Raw data:
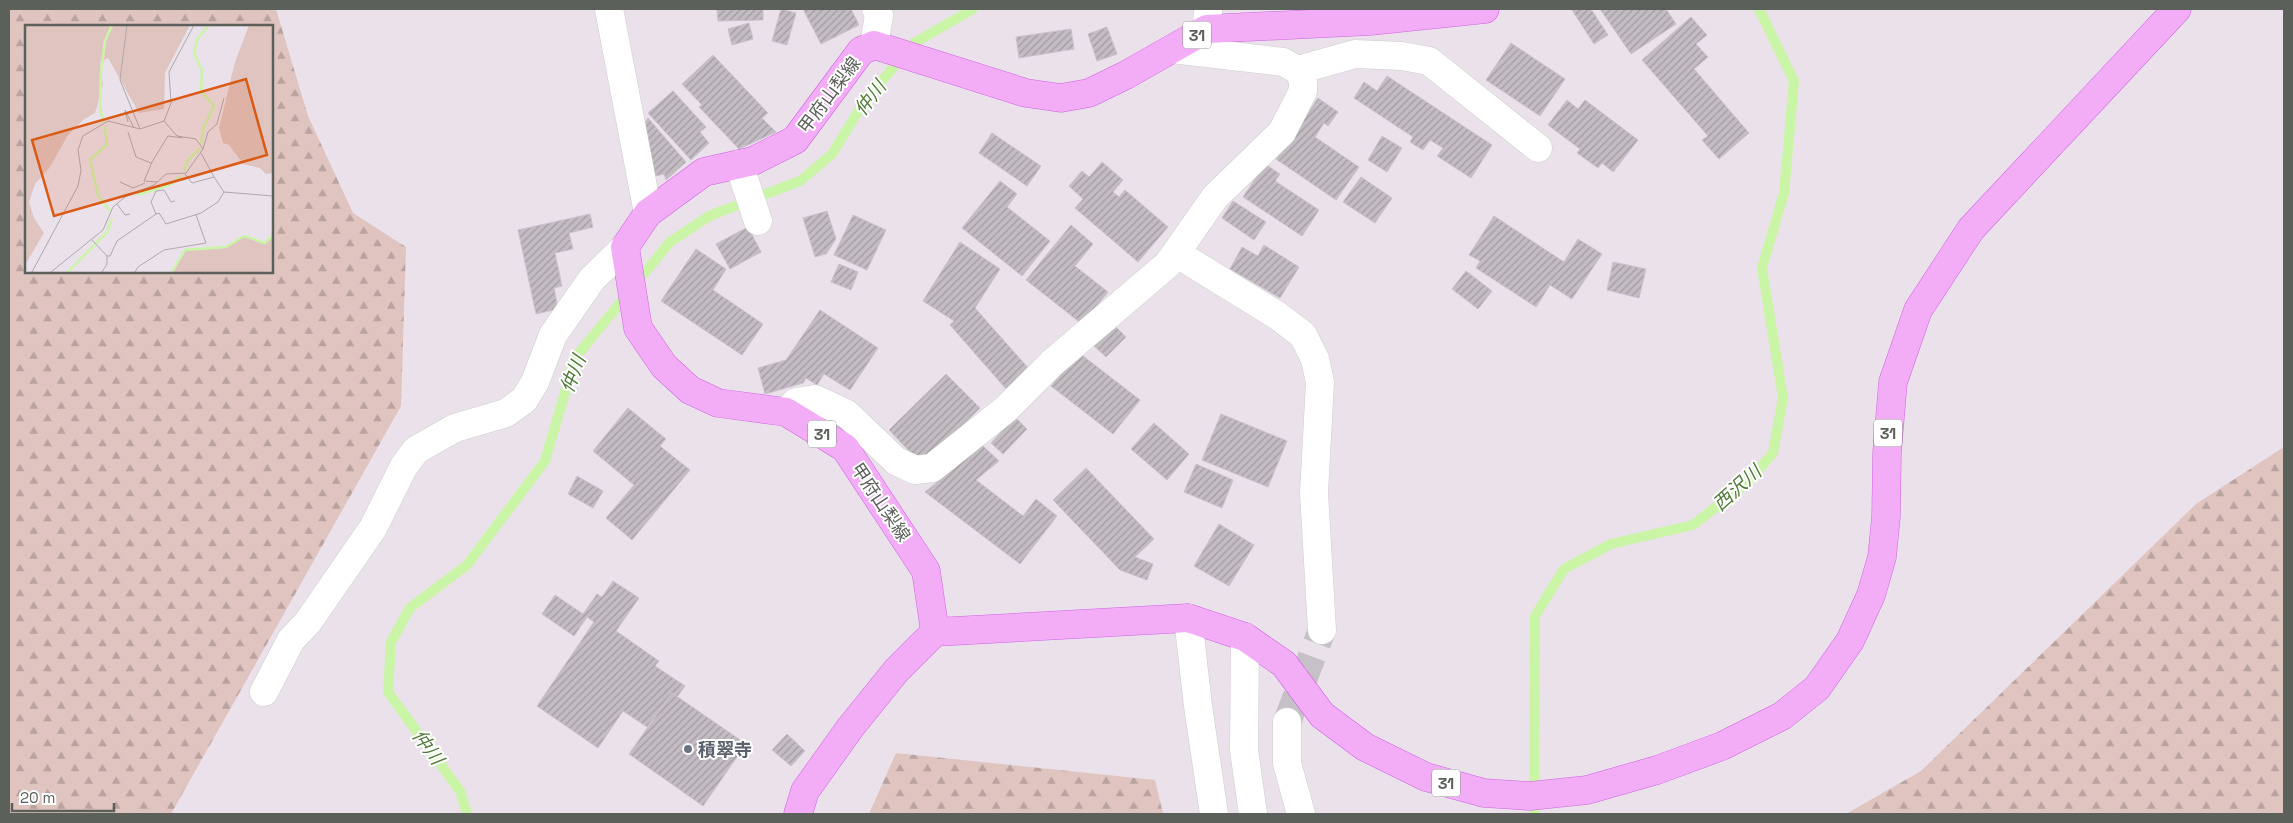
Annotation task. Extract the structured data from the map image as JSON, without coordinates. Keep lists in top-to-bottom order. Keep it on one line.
{"streets":{"main road":["31","甲府山梨線"]},"crossings":[["31","甲府山梨線"]],"water":["仲川","西沢川"],"places":["積翠寺"],"scale_bar":"20 m"}
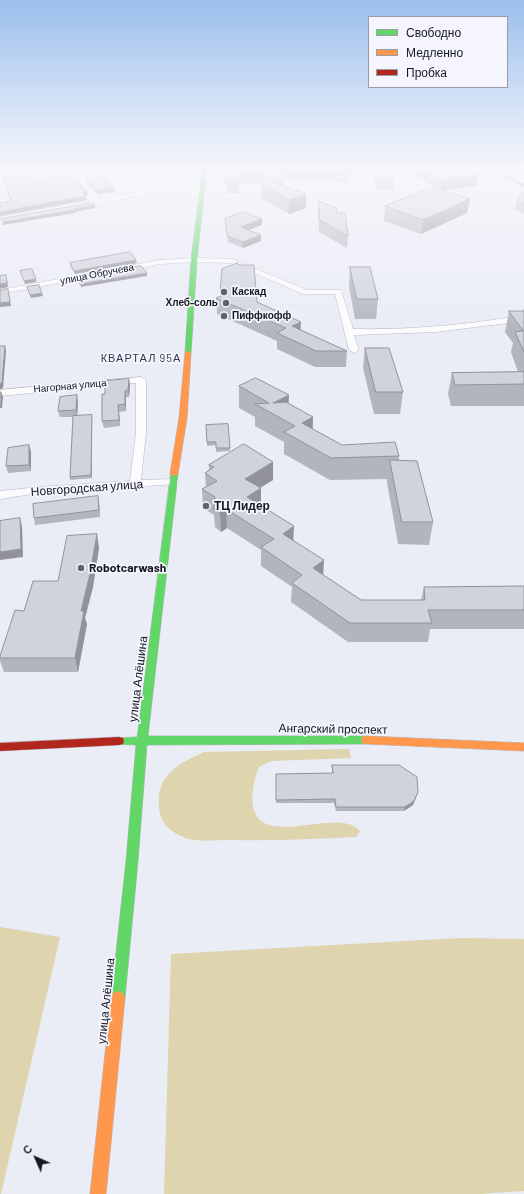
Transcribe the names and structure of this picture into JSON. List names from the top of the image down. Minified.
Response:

What the exercise asks:
Leave every picture out, and transcribe the data above exactly as it reads.

Task answer:
Annotation task. Extract the structured data from the map image as JSON, without coordinates. Keep lists in top-to-bottom order. Keep it on one line.
{"streets":{"main road":["31","甲府山梨線"]},"crossings":[["31","甲府山梨線"]],"water":["仲川","西沢川"],"places":["積翠寺"],"scale_bar":"20 m"}
Transcribe the names and structure of this picture into JSON. List names from the top of the image down. Minified.
Response:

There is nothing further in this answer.